The pictures get left out, but everything else in the listing below must be duplicated exactly.
- Opening Delimiter -
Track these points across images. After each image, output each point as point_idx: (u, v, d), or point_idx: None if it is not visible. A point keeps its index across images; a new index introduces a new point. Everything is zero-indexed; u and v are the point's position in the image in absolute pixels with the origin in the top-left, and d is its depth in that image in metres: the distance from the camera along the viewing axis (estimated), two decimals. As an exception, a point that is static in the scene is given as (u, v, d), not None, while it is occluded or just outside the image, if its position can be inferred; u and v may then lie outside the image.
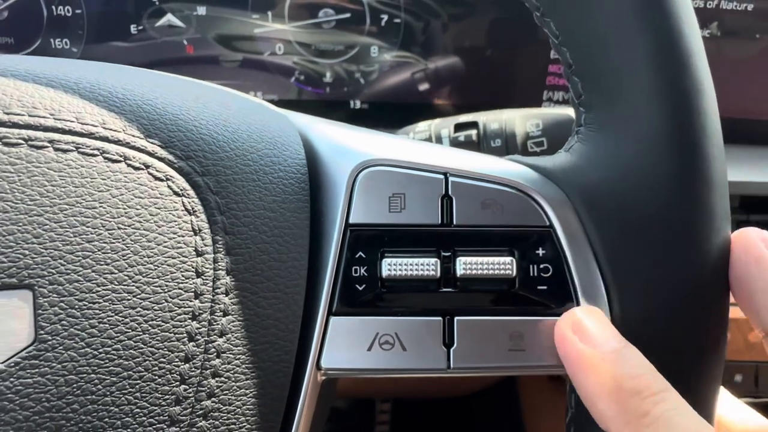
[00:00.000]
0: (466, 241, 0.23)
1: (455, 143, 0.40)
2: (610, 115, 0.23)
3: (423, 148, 0.25)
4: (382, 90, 0.61)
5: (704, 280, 0.22)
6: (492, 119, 0.39)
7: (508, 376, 0.82)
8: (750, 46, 0.60)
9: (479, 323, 0.23)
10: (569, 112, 0.39)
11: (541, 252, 0.23)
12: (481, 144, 0.39)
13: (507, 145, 0.39)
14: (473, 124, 0.40)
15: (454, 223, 0.23)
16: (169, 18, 0.56)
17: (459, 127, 0.40)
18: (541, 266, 0.23)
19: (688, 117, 0.22)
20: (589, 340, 0.21)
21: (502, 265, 0.23)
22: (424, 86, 0.61)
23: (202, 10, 0.56)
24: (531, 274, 0.23)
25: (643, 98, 0.22)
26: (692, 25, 0.22)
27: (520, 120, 0.39)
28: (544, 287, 0.23)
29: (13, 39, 0.55)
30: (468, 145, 0.39)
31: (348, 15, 0.57)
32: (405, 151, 0.24)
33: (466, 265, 0.23)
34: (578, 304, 0.23)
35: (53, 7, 0.54)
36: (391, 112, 0.61)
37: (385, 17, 0.58)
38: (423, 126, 0.42)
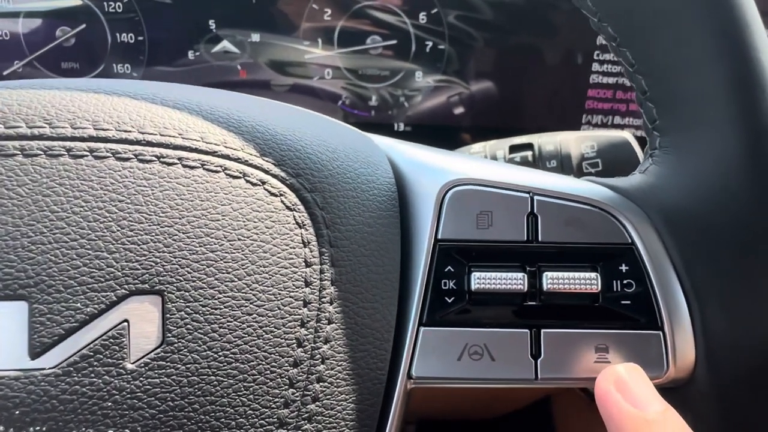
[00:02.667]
0: (550, 257, 0.24)
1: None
2: (686, 139, 0.24)
3: (506, 168, 0.26)
4: (425, 113, 0.63)
5: None
6: (547, 141, 0.41)
7: (544, 396, 0.81)
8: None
9: (565, 335, 0.24)
10: (623, 134, 0.40)
11: (624, 268, 0.24)
12: (537, 165, 0.41)
13: (562, 165, 0.40)
14: (528, 146, 0.41)
15: (539, 239, 0.25)
16: (225, 44, 0.58)
17: (514, 148, 0.42)
18: (625, 282, 0.24)
19: (766, 142, 0.23)
20: (633, 399, 0.21)
21: (587, 280, 0.24)
22: (465, 110, 0.62)
23: (256, 37, 0.59)
24: (615, 290, 0.24)
25: (722, 124, 0.23)
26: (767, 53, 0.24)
27: (575, 142, 0.40)
28: (628, 302, 0.24)
29: (78, 64, 0.58)
30: (523, 166, 0.41)
31: (395, 42, 0.60)
32: (491, 172, 0.25)
33: (552, 279, 0.24)
34: (662, 320, 0.24)
35: (117, 35, 0.57)
36: (434, 135, 0.63)
37: (430, 44, 0.60)
38: (478, 147, 0.43)
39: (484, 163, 0.27)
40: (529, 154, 0.41)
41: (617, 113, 0.63)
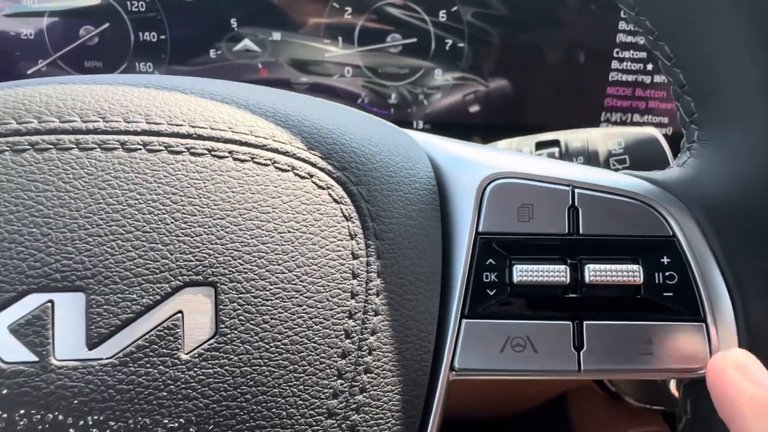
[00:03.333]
0: (592, 249, 0.25)
1: (537, 161, 0.41)
2: (726, 131, 0.24)
3: (546, 162, 0.26)
4: (444, 110, 0.63)
5: None
6: (573, 137, 0.41)
7: (558, 394, 0.81)
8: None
9: (608, 327, 0.24)
10: (651, 130, 0.40)
11: (665, 260, 0.24)
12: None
13: (589, 162, 0.40)
14: (555, 143, 0.41)
15: (581, 232, 0.25)
16: (246, 43, 0.59)
17: (540, 145, 0.42)
18: (667, 274, 0.24)
19: None
20: (755, 380, 0.20)
21: (629, 272, 0.24)
22: (481, 108, 0.63)
23: (277, 36, 0.59)
24: (657, 281, 0.24)
25: (762, 116, 0.23)
26: None
27: (602, 138, 0.40)
28: (670, 294, 0.24)
29: (101, 63, 0.58)
30: (550, 162, 0.41)
31: (414, 40, 0.60)
32: (531, 165, 0.26)
33: (594, 271, 0.24)
34: (704, 312, 0.24)
35: (140, 33, 0.58)
36: (453, 132, 0.63)
37: (450, 42, 0.60)
38: (504, 144, 0.43)
39: (522, 157, 0.27)
40: (555, 150, 0.41)
41: (636, 111, 0.63)
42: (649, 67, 0.61)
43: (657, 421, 0.60)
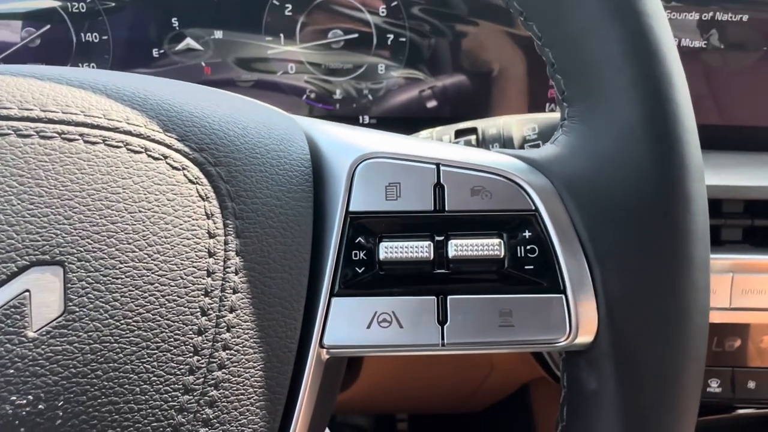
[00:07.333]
0: (457, 225, 0.25)
1: (456, 148, 0.42)
2: (589, 107, 0.25)
3: (416, 142, 0.27)
4: (390, 106, 0.63)
5: (683, 260, 0.24)
6: (490, 125, 0.41)
7: (521, 388, 0.82)
8: (748, 55, 0.62)
9: (470, 301, 0.24)
10: (564, 116, 0.41)
11: (527, 234, 0.25)
12: (480, 148, 0.41)
13: (505, 148, 0.40)
14: (472, 130, 0.42)
15: (446, 209, 0.25)
16: (189, 42, 0.59)
17: (459, 133, 0.42)
18: (528, 247, 0.25)
19: (660, 106, 0.23)
20: None
21: (491, 246, 0.24)
22: (431, 102, 0.63)
23: (219, 34, 0.59)
24: (518, 255, 0.25)
25: (618, 90, 0.24)
26: (662, 22, 0.24)
27: (516, 124, 0.41)
28: (531, 267, 0.24)
29: (45, 64, 0.59)
30: (468, 149, 0.41)
31: (356, 35, 0.60)
32: (399, 145, 0.26)
33: (457, 247, 0.25)
34: (564, 284, 0.24)
35: (82, 35, 0.58)
36: (398, 127, 0.63)
37: (391, 36, 0.61)
38: (425, 134, 0.44)
39: (395, 138, 0.27)
40: (473, 138, 0.41)
41: (580, 100, 0.63)
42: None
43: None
- Closing Delimiter -
■ EXERCISE RESPONSE ■
Track these points across images. After each image, output each point as point_idx: (u, v, d), or point_idx: None if it is not visible. A point keeps its index across images; a new index introduces a new point. Everything is zero-indexed; u and v are the point's position in the image in absolute pixels with the origin in the top-left, and d is its depth in that image in metres: the distance from the camera along the viewing axis (estimated), two decimals. As an exception, a point that is static in the scene is given as (u, v, d), not None, while it is occluded or just outside the image, if its position can be inferred; u and v may then lie outside the image.
[00:00.000]
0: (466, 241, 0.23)
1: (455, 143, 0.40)
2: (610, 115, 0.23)
3: (423, 148, 0.25)
4: (382, 90, 0.61)
5: (704, 280, 0.22)
6: (492, 119, 0.39)
7: (508, 376, 0.82)
8: (750, 46, 0.60)
9: (479, 323, 0.23)
10: (569, 112, 0.39)
11: (541, 252, 0.23)
12: (481, 144, 0.39)
13: (507, 145, 0.39)
14: (473, 124, 0.40)
15: (454, 223, 0.23)
16: (169, 18, 0.56)
17: (459, 127, 0.40)
18: (541, 266, 0.23)
19: (688, 117, 0.22)
20: (589, 340, 0.21)
21: (502, 265, 0.23)
22: (424, 86, 0.61)
23: (202, 10, 0.56)
24: (531, 274, 0.23)
25: (643, 98, 0.22)
26: (692, 25, 0.22)
27: (520, 120, 0.39)
28: (544, 287, 0.23)
29: (13, 39, 0.55)
30: (468, 145, 0.39)
31: (348, 15, 0.57)
32: (405, 151, 0.24)
33: (466, 265, 0.23)
34: (578, 304, 0.23)
35: (53, 7, 0.54)
36: (391, 112, 0.61)
37: (385, 17, 0.58)
38: (423, 126, 0.42)
[00:02.667]
0: (550, 257, 0.24)
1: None
2: (686, 139, 0.24)
3: (506, 168, 0.26)
4: (425, 113, 0.63)
5: None
6: (547, 141, 0.41)
7: (544, 396, 0.81)
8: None
9: (565, 335, 0.24)
10: (623, 134, 0.40)
11: (624, 268, 0.24)
12: (537, 165, 0.41)
13: (562, 165, 0.40)
14: (528, 146, 0.41)
15: (539, 239, 0.25)
16: (225, 44, 0.58)
17: (514, 148, 0.42)
18: (625, 282, 0.24)
19: (766, 142, 0.23)
20: (633, 399, 0.21)
21: (587, 280, 0.24)
22: (465, 110, 0.62)
23: (256, 37, 0.59)
24: (615, 290, 0.24)
25: (722, 124, 0.23)
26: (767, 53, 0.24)
27: (575, 142, 0.40)
28: (628, 302, 0.24)
29: (78, 64, 0.58)
30: (523, 166, 0.41)
31: (395, 42, 0.60)
32: (491, 172, 0.25)
33: (552, 279, 0.24)
34: (662, 320, 0.24)
35: (117, 35, 0.57)
36: (434, 135, 0.63)
37: (430, 44, 0.60)
38: (478, 147, 0.43)
39: (484, 163, 0.27)
40: (529, 154, 0.41)
41: (617, 113, 0.63)
[00:03.333]
0: (592, 249, 0.25)
1: (537, 161, 0.41)
2: (726, 131, 0.24)
3: (546, 162, 0.26)
4: (444, 110, 0.63)
5: None
6: (573, 137, 0.41)
7: (558, 394, 0.81)
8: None
9: (608, 327, 0.24)
10: (651, 130, 0.40)
11: (665, 260, 0.24)
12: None
13: (589, 162, 0.40)
14: (555, 143, 0.41)
15: (581, 232, 0.25)
16: (246, 43, 0.59)
17: (540, 145, 0.42)
18: (667, 274, 0.24)
19: None
20: (755, 380, 0.20)
21: (629, 272, 0.24)
22: (481, 108, 0.63)
23: (277, 36, 0.59)
24: (657, 281, 0.24)
25: (762, 116, 0.23)
26: None
27: (602, 138, 0.40)
28: (670, 294, 0.24)
29: (101, 63, 0.58)
30: (550, 162, 0.41)
31: (414, 40, 0.60)
32: (531, 165, 0.26)
33: (594, 271, 0.24)
34: (704, 312, 0.24)
35: (140, 33, 0.58)
36: (453, 132, 0.63)
37: (450, 42, 0.60)
38: (504, 144, 0.43)
39: (522, 157, 0.27)
40: (555, 150, 0.41)
41: (636, 111, 0.63)
42: (649, 67, 0.61)
43: (657, 421, 0.60)
[00:07.333]
0: (457, 225, 0.25)
1: (456, 148, 0.42)
2: (589, 107, 0.25)
3: (416, 142, 0.27)
4: (390, 106, 0.63)
5: (683, 260, 0.24)
6: (490, 125, 0.41)
7: (521, 388, 0.82)
8: (748, 55, 0.62)
9: (470, 301, 0.24)
10: (564, 116, 0.41)
11: (527, 234, 0.25)
12: (480, 148, 0.41)
13: (505, 148, 0.40)
14: (472, 130, 0.42)
15: (446, 209, 0.25)
16: (189, 42, 0.59)
17: (459, 133, 0.42)
18: (528, 247, 0.25)
19: (660, 106, 0.23)
20: None
21: (491, 246, 0.24)
22: (431, 102, 0.63)
23: (219, 34, 0.59)
24: (518, 255, 0.25)
25: (618, 90, 0.24)
26: (662, 22, 0.24)
27: (516, 124, 0.41)
28: (531, 267, 0.24)
29: (45, 64, 0.59)
30: (468, 149, 0.41)
31: (356, 35, 0.60)
32: (399, 145, 0.26)
33: (457, 247, 0.25)
34: (564, 284, 0.24)
35: (82, 35, 0.58)
36: (398, 127, 0.63)
37: (391, 36, 0.61)
38: (425, 134, 0.44)
39: (395, 138, 0.27)
40: (473, 138, 0.41)
41: (580, 100, 0.63)
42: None
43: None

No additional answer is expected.